Analysis of Water Vapor Absorption Lines in Modern Spectroscopic Databases in the 16 700–17 000 cm−1 Region

Abstract

The validation of H₂O absorption lines parameters in the modern spectroscopic databases such as HITRAN2016, HITRAN2020, GEISA2020, and W2020 is carried out in the visible region 16 700–17 000 cm⁻¹. The H₂O transmission spectra are simulated with the spectroscopic databases and compared with laboratory spectra of pure water vapor and H₂O–N₂ mixture (P = 1 atm) recorded using a Fourier spectrometer with light-emitting diodes of high luminance. The parameters of 65 H₂O absorption lines from HITRAN2020 database are corrected on the basis of the measurements. The positions of 32 lines, intensities of 51 lines, and self-broadening coefficients of 10 lines are improved. The ratio of the HITRAN2020 broadening coefficients to the experimental values is close to 1, whereas the air pressure-induced line shift coefficients in the spectroscopic databases are, on average, two times higher than the experimental values, and therefore, our previously obtained experimental values of N₂ pressure-induced line shift coefficients are used to simulate the transmission spectra of the H₂O–N₂ mixture.
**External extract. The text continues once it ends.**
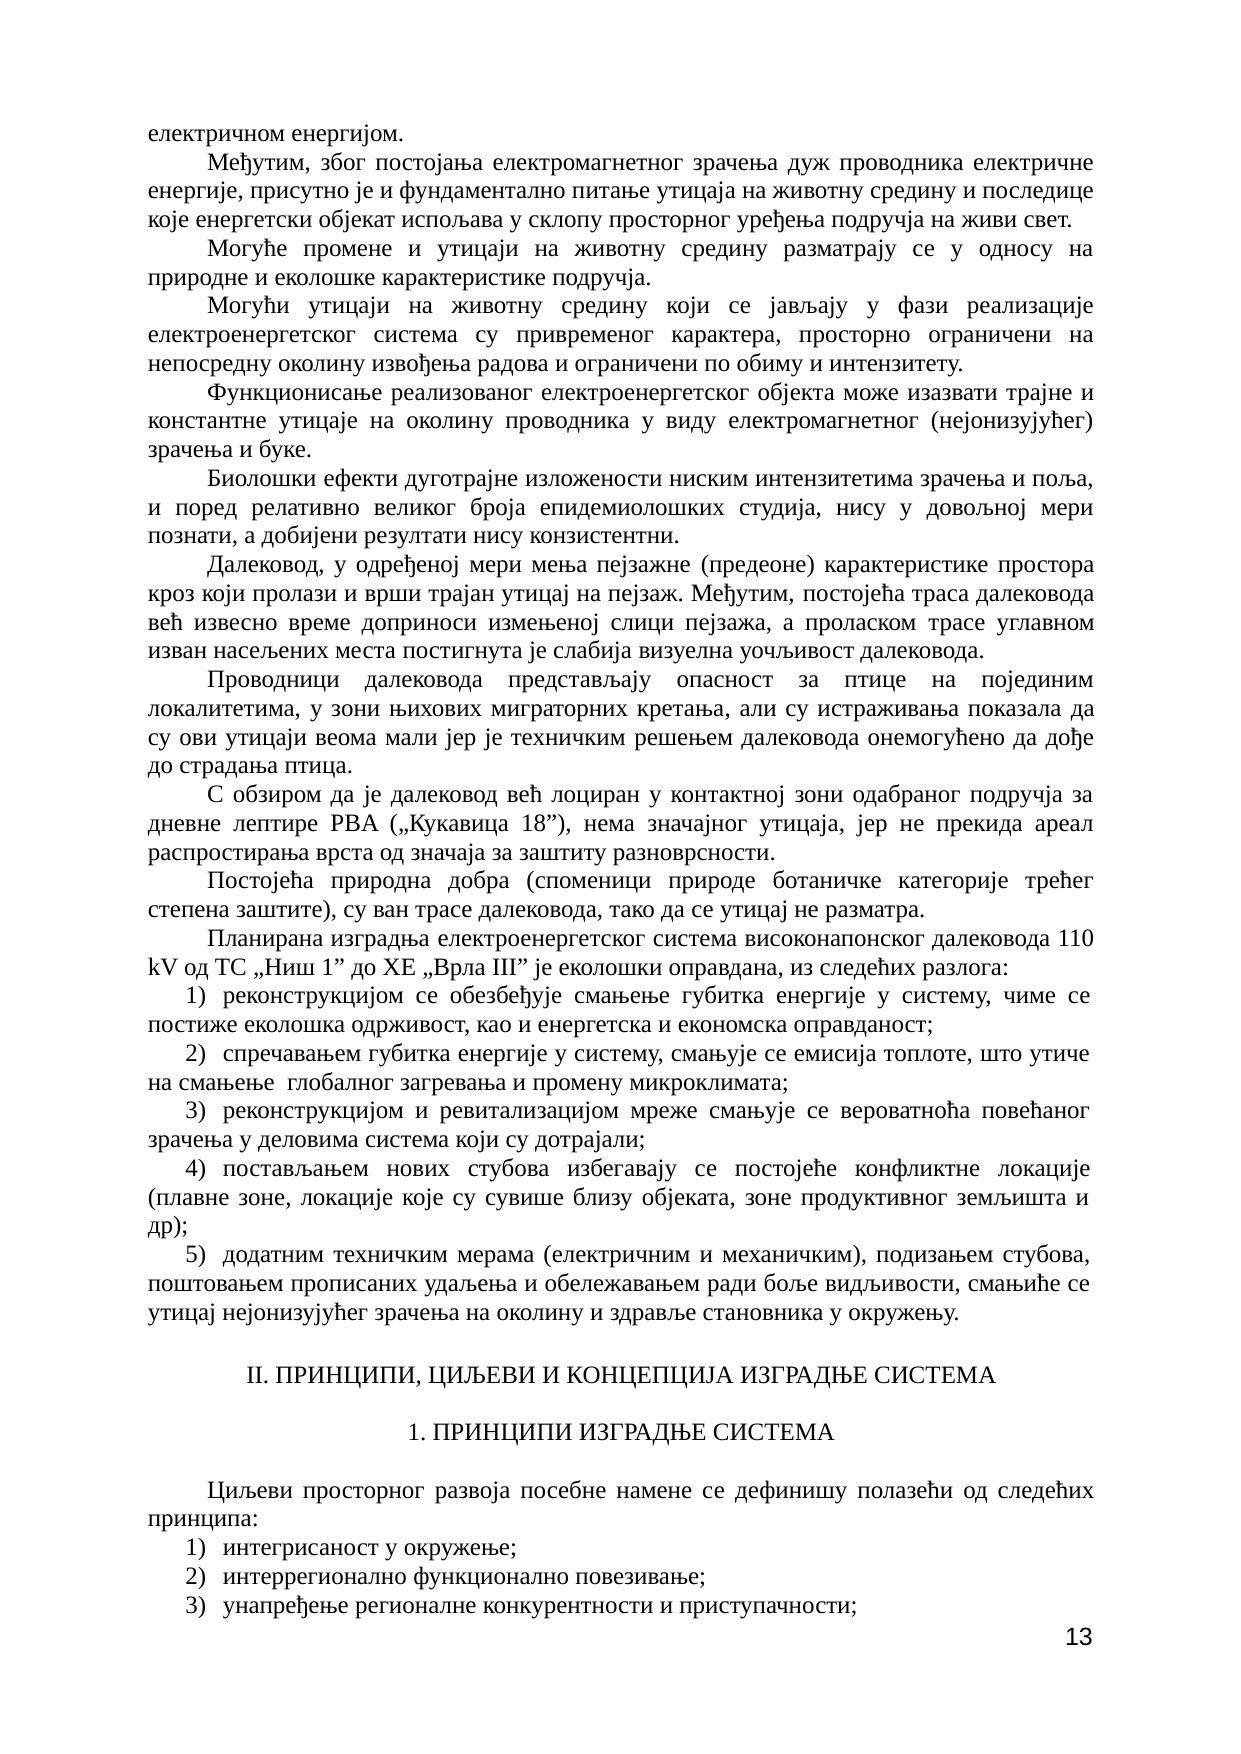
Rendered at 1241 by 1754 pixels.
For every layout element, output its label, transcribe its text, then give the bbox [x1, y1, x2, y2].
The difference of the experimental spectra from the spectra calculated with HITRAN2016, HITRAN2020, GEISA2020, W2020, and corrected HITRAN2020cor is estimated by the root-mean-square deviations RMS = 1.49 × 10^–4, 1.64 × 10^–4, 3.96 × 10^–4, 3.49 × 10^–4, and 1.26 × 10^–4, respectively, in the case of pure water vapor and 1.15 × 10^–4, 1.1 × 10^–4, 2.23 × 10^–4, 2.28 × 10^–4, and 0.86 × 10^–4 in the case of H₂O–N₂ mixture.